Fast forward to the present, these methods have long been removed from Rails core. There’s no 1:1 replacement, really. When you want to check a collection in a conditional for whether or not it’s empty, there are several things you can do.
Association Proxies, a quick review
Basically, every collection is a derivative of the Array class, as such most of Arrays methods have been (re-)implemented for the respective collection proxies.
First of all, there’s collection#length, which is the most brutal of them all because it simply loads the whole collection into memory and runs #size on it.
Next up is collection#count, which uses an SQL COUNT() statement to just fetch the number of associated records and is usually the quickest way at that.

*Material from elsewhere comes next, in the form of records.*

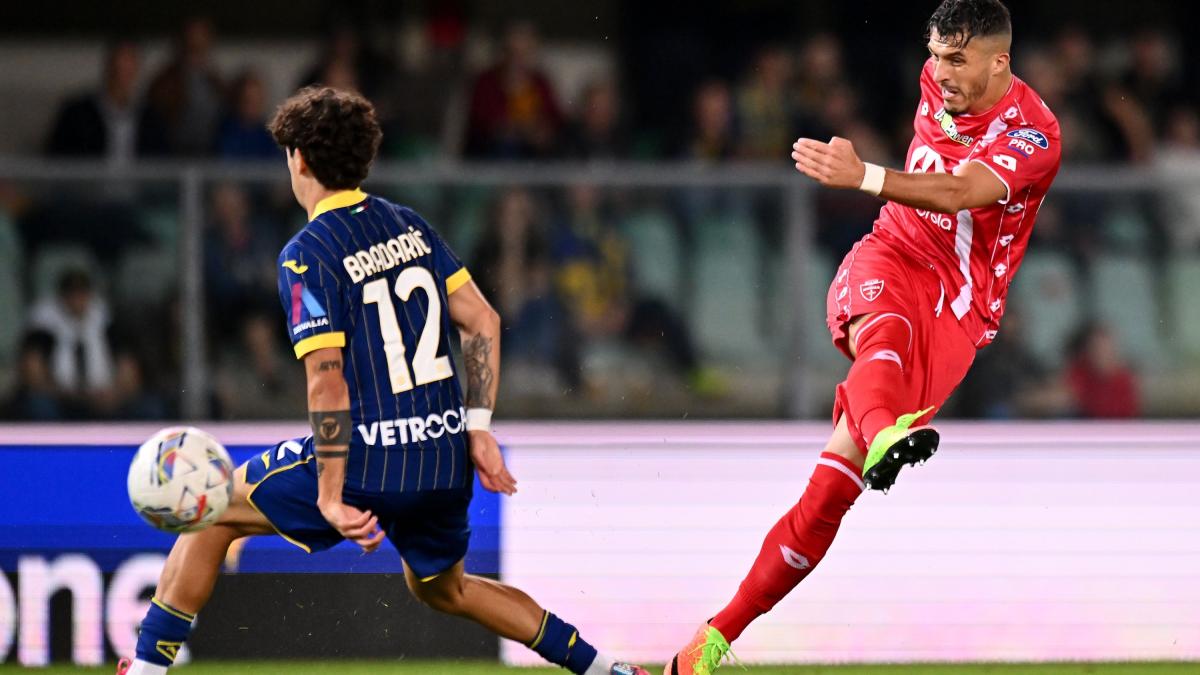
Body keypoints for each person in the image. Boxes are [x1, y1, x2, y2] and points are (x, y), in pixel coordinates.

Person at [116, 86, 648, 675]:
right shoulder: (409, 226)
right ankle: (609, 671)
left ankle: (144, 671)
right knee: (447, 590)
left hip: (367, 460)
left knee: (213, 511)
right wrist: (477, 429)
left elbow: (326, 378)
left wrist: (329, 489)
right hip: (442, 458)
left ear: (299, 160)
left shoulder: (305, 253)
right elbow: (483, 320)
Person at [665, 1, 1062, 672]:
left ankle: (707, 641)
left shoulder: (1034, 133)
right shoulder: (936, 82)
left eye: (956, 59)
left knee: (828, 497)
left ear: (1001, 61)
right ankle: (885, 430)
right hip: (889, 257)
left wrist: (867, 176)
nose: (939, 70)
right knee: (885, 331)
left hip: (959, 316)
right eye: (934, 54)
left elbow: (964, 191)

Finally, there’s collection#size, which is basically a combination of both length and count since it behaves differently depending on whether or not the collection has already been loaded at the time it is being called. Given the collection has already been loaded (by a prior statement in your code, what have you) it’s identical to collection#length. If it hasn’t been loaded, its behavior is identical to collection#count.
Best practice
Judging from the rundown above, it’s usually best practice to simply use collection#size and trust it to do the right thing. In case you’re planning to use a collection as soon as you found out there are records associated with it, use collection#length to load the connection right away and then loop over it. Beware, however, that this is advisable only for those cases that don’t use pagination. (You’re using will_paginate for that, aren’t you?)

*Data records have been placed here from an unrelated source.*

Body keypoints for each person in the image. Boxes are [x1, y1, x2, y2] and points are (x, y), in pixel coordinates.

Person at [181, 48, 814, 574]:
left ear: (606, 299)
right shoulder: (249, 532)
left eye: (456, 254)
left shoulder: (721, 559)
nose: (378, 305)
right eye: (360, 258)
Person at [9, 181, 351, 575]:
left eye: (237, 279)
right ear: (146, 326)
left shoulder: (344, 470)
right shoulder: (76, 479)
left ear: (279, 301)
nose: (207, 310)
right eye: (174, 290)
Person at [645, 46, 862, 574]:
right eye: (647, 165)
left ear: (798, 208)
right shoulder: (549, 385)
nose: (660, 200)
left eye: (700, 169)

In a conditional, it makes most sense to use collection#empty?, which uses size#zero? internally.
unless user.interests.empty?
# ...
end
The problem
99% of what I said above applies to both has_many and has_and_belongs_to_many associations. Admittedly, poor little habtm has had its momentum and seems to be on the way out of the cool kids’ block. Still, there are a few cases where it’s still the best fit (such as the User#interests example from first section of this article) and some people *do* have Rails code that’s been in existence for a few years. (Well, maybe only I do.)

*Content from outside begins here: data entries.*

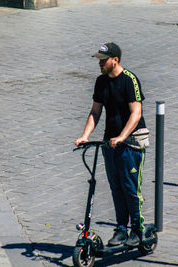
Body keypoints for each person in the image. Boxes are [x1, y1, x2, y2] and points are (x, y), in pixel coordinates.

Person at [75, 42, 147, 247]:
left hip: (132, 141)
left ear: (115, 60)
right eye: (99, 60)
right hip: (111, 141)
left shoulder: (129, 80)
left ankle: (137, 230)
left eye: (103, 60)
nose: (100, 64)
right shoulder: (101, 82)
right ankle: (121, 230)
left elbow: (136, 113)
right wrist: (85, 136)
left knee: (131, 188)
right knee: (116, 187)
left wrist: (123, 137)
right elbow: (95, 111)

So, the 1% that behaves differently is that size on a habtm collection is not as intelligent as its little brother from the has_many camp. In fact, it’s pretty dumb because it’s in every case behaving identical to length meaning it’s loading the whole collection. Ouch.
>> user.interests.size
Join Table Columns (0.001284) SHOW FIELDS FROM interests_users
Interest Load (0.001263) SELECT * FROM interests
INNER JOIN interests_users
ON interests.id = interests_users.interest_id
WHERE (interests_users.user_id = 142841 )
The solution
You have to fill in the gaps of habtm#size’s lack of intelligence yourself. If you trap over habtm queries that take way too long for your taste, it might be about time to swap out that size call for an always speedy count call.
>> u.interests.count
Interest Columns (0.001006) SHOW FIELDS FROM interests
SQL (0.009749) SELECT count(*) AS count_all FROM interests
INNER JOIN interests_users
ON interests.id = interests_users.interest_id
WHERE (interests_users.user_id = 142841 )
You would then also avoid using collection#empty? in your conditionals, since that would then resort back to using size internally. Instead, use the count#zero? form or define your own instance methods on the association.
if user.interests.count.zero?
# ..
end
Postscript
To actually find out what Rails is transforming your method calls into (in terms of generated SQL) I prefer to use this technique by the always-wise Jamis Buck. Redirecting the ActiveRecord logger to the shell’s standard output will intermix the SQL statements with the output of your method calls, making everything relevant visible at first glance.